Federal Finance Minister Muhammad Aurangzeb presented Pakistan’s 2025 budget, highlighting the government’s focus on economic stability and sustainable growth following the country’s response to recent geopolitical tensions. The budget aims to further stabilize the economy while ensuring the welfare of citizens.
Aurangzeb stated that remittances have increased to $31.2 billion and are projected to reach $37-38 billion by the end of the fiscal year. Economic growth has risen to 2.7%, while inflation has decreased to 4.7%. Fitch Ratings recently upgraded Pakistan’s rating to B-, and Moody’s has shown indications of improvement in the country’s economic outlook.

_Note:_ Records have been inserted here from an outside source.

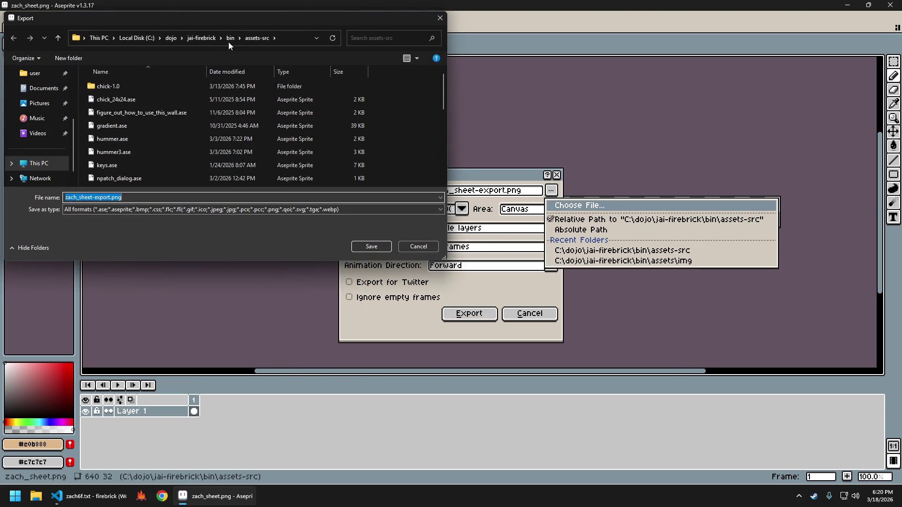
{"action": "left_click", "coordinate": [228, 41]}
{"action": "double_click", "coordinate": [124, 83]}
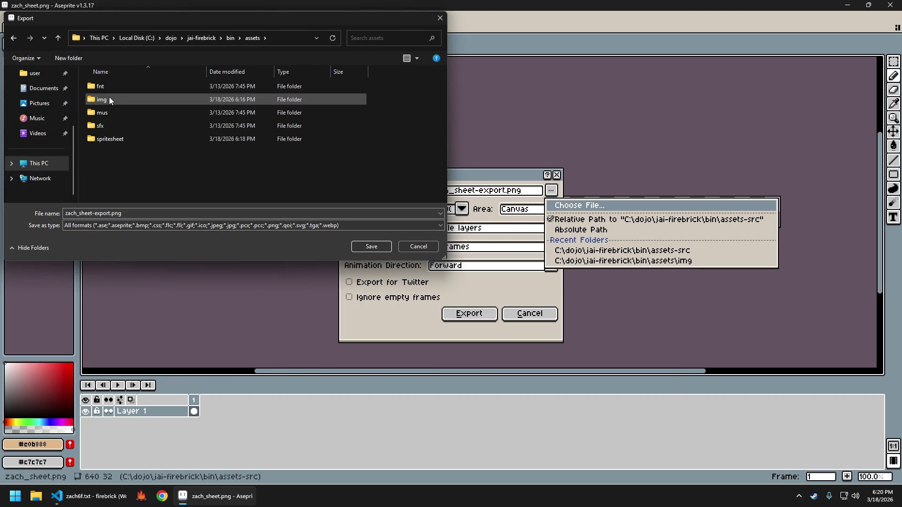
{"action": "double_click", "coordinate": [111, 100]}
Export the sheet over zach.png, confirming the overwrite, resized to 400%.
{"action": "scroll", "coordinate": [272, 156], "scroll_direction": "down", "scroll_amount": 5}
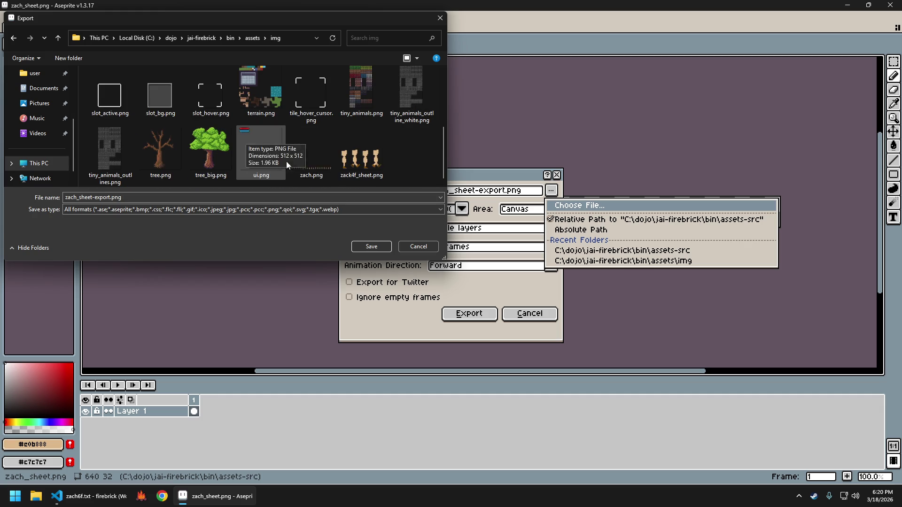
{"action": "left_click", "coordinate": [313, 156]}
{"action": "left_click", "coordinate": [371, 247]}
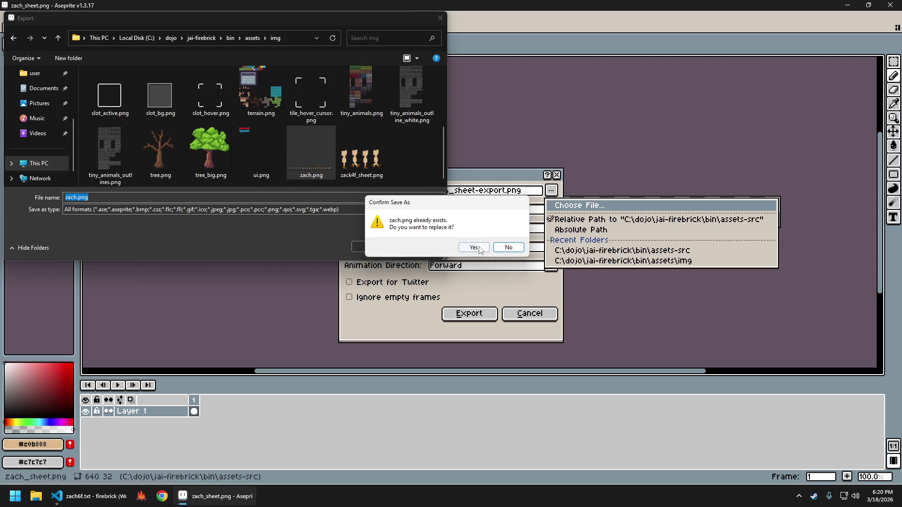
{"action": "left_click", "coordinate": [479, 248]}
{"action": "left_click", "coordinate": [462, 208]}
{"action": "left_click", "coordinate": [446, 267]}
{"action": "left_click", "coordinate": [482, 313]}
Back in zach.ase, regenerate and re-export the sprite sheet, then close the sheet tab.
{"action": "key", "text": "ctrl+shift+Tab"}
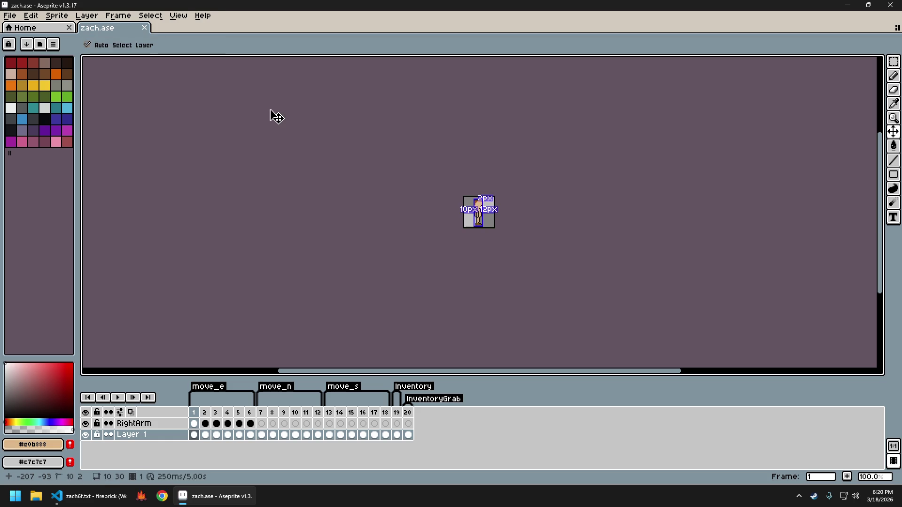
{"action": "key", "text": "ctrl+e"}
{"action": "key", "text": "Return"}
{"action": "key", "text": "ctrl+alt+shift+s"}
{"action": "key", "text": "Return"}
{"action": "key", "text": "ctrl+w"}
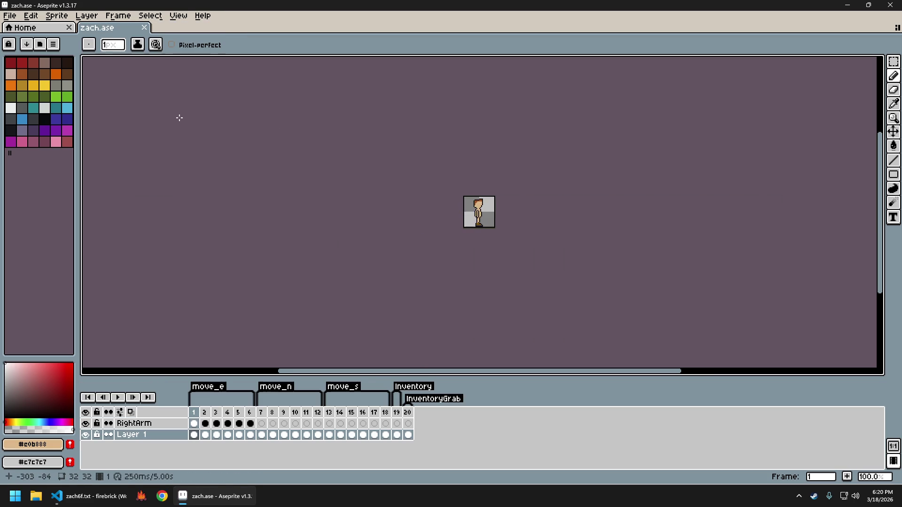
Restart Aseprite and reopen zach.ase from the recent files.
{"action": "left_click", "coordinate": [890, 5]}
{"action": "key", "text": "super"}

The Finance Minister also emphasized the importance of tax reforms. Pakistan’s tax-to-GDP ratio, previously at a low 10%, is being targeted for increase as a necessary step to strengthen the economy. A key measure in this effort is the introduction of digital integration between the economy and the tax system, which is expected to enhance efficiency and transparency.
“People, process, and technology are the three pillars of the new system,” said Usman Hanif, supporting the digital tax integration.
In a meeting chaired by Prime Minister Shehbaz Sharif, the federal cabinet approved an increase in the salaries of government employees.
According to reports, the federal cabinet also approved the budget proposals for the upcoming fiscal year.
Finance Minister Muhammad Aurangzeb briefed the cabinet on the budget during the meeting.
When asked by journalists about maintaining fiscal discipline after the budget, Muhammad Aurangzeb responded, “Inshallah.”
Sources indicated that the budget for the upcoming fiscal year may include a 6% increase in government employees’ salaries.
On the other hand, the federal government is considering reducing taxes on five-year-old vehicles in the upcoming 2025-26 budget to make imports more affordable.
Sources reveal that the government is reviewing proposals to ease customs and regulatory duties under the National Tariff Policy.
This includes phasing out additional customs duties and cutting regulatory charges. A reform in the Customs Act’s Fifth Schedule is also being considered to remove non-tariff barriers.
The government’s strategy aims to lower the average import tariff to below 6% by 2030, while also boosting competition in the domestic auto market.
Furthermore, the government is considering imposing excise duties on various everyday items in the upcoming 2025-26 budget, including fast foods, processed food, and beverages. The aim is to increase revenue and curb excessive consumption.
Items like chips, noodles, cold drinks, ice cream, biscuits, and frozen foods could see a 5% excise duty. Proposals also include applying an 18% sales tax on online shopping and e-commerce, bringing digital platforms into the tax net.